LAWRENCEVILLE, Ga. — A Gwinnett County police officer testified the man accused of killing a woman during a string of 15 hit-and-run accidents likely rammed the vehicles on purpose.

Channel 2's Kerry Kavanaugh was at the Gwinnett County Jail Friday as investigators testified about the disturbing way they said the 70-year-old suspect described his time behind the wheel.

Michael Snider's has been in the jail since a massive accident investigation began last week.

The lead investigator on the case testified Friday that when officers encountered Snider, he told them it was like he was in a video game.

Snider walked into the courtroom with bandages on his arms. Police said he was scratched up from 15 hit-and-run crashes spanning two counties and 18 miles.

"The initial investigation shows that he was intentionally ramming vehicles," said Officer Wilber Rundles of the Gwinnett County Police Department.

Rundles said multiple drivers were hit more than once.

Channel 2 Action News spoke to one of those drivers moments after the crashes unfolded on Jan. 23.

"He intentionally tried to hit me. He chased me down the road," driver Dennis Brown said that night.
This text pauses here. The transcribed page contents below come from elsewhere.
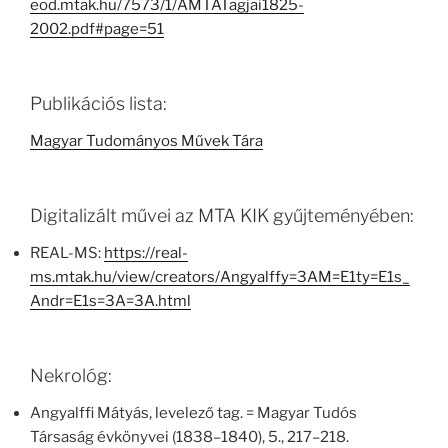
eod.mtak.hu/7573/1/AMTATagjai1825-
2002.pdf#page=51
Publikációs lista:
Magyar Tudományos Művek Tára
Digitalizált művei az MTA KIK gyűjteményében:
REAL-MS:
https://real-
ms.mtak.hu/view/creators/Angyalffy=3AM=E1ty=E1s_
Andr=E1s=3A=3A.html
Nekrológ:
Angyalffi Mátyás, levelező tag. = Magyar Tudós
Társaság évkönyvei (1838–1840), 5., 217–218.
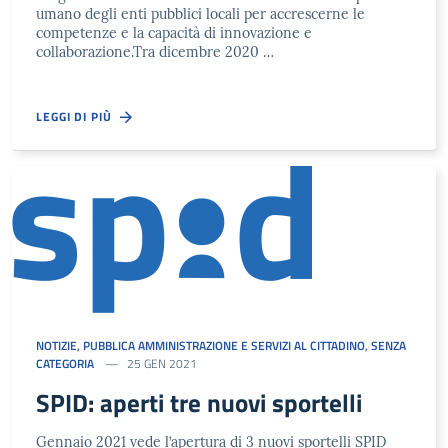
umano degli enti pubblici locali per accrescerne le
competenze e la capacità di innovazione e
collaborazione.Tra dicembre 2020 …
LEGGI DI PIÙ
NOTIZIE
,
PUBBLICA AMMINISTRAZIONE E SERVIZI AL CITTADINO
,
SENZA
CATEGORIA
25 GEN 2021
SPID: aperti tre nuovi sportelli
Gennaio 2021 vede l’apertura di 3 nuovi sportelli SPID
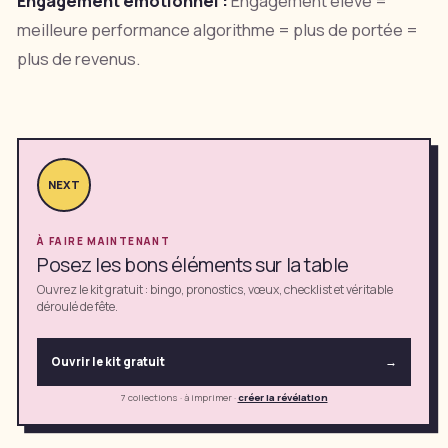
Engagement émotionnel :
Engagement élevé =
meilleure performance algorithme = plus de portée =
plus de revenus.
NEXT
À FAIRE MAINTENANT
Posez les bons éléments sur la table
Ouvrez le kit gratuit : bingo, pronostics, vœux, checklist et véritable
déroulé de fête.
Ouvrir le kit gratuit
→
7 collections · à imprimer
·
créer la révélation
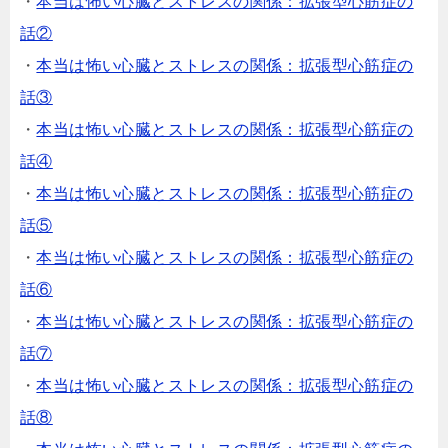
・
本当は怖い心臓とストレスの関係：拡張型心筋症の
話②
・
本当は怖い心臓とストレスの関係：拡張型心筋症の
話③
・
本当は怖い心臓とストレスの関係：拡張型心筋症の
話④
・
本当は怖い心臓とストレスの関係：拡張型心筋症の
話⑤
・
本当は怖い心臓とストレスの関係：拡張型心筋症の
話⑥
・
本当は怖い心臓とストレスの関係：拡張型心筋症の
話⑦
・
本当は怖い心臓とストレスの関係：拡張型心筋症の
話⑧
In the final wreck, police said Snider pinned a sedan under a tractor-trailer, killing Mintiwab Woldeyhans, 73, of Loganville.

The officer testified her daughter, Yeshihareg Abebe, 51, has a broken clavicle and is suffering from bleeding in the brain.

Snider ultimately crashed his pickup into a restaurant. That's when the first police officers encountered him.

"He said that he felt like he was playing a video game, that we needed to check out the video game he was playing," Rundles said.

Snider's defense attorney implied that could be a sign of mental instability.

"We kept hearing things about an overwhelming odor of alcohol, and yet when there was some question of his stability. That hasn't been investigated at all," defense attorney Christine Coehler said.

Coehler wouldn't comment further on the case, saying there's too much information she doesn't have.

"I watched you on TV going page-by-page through the police report, which is great; you're doing your job; that's wonderful. I've requested those same police reports. They've not been made available to me," Coehler said.

There were several members of Snider's family at the hearing. They had no comment.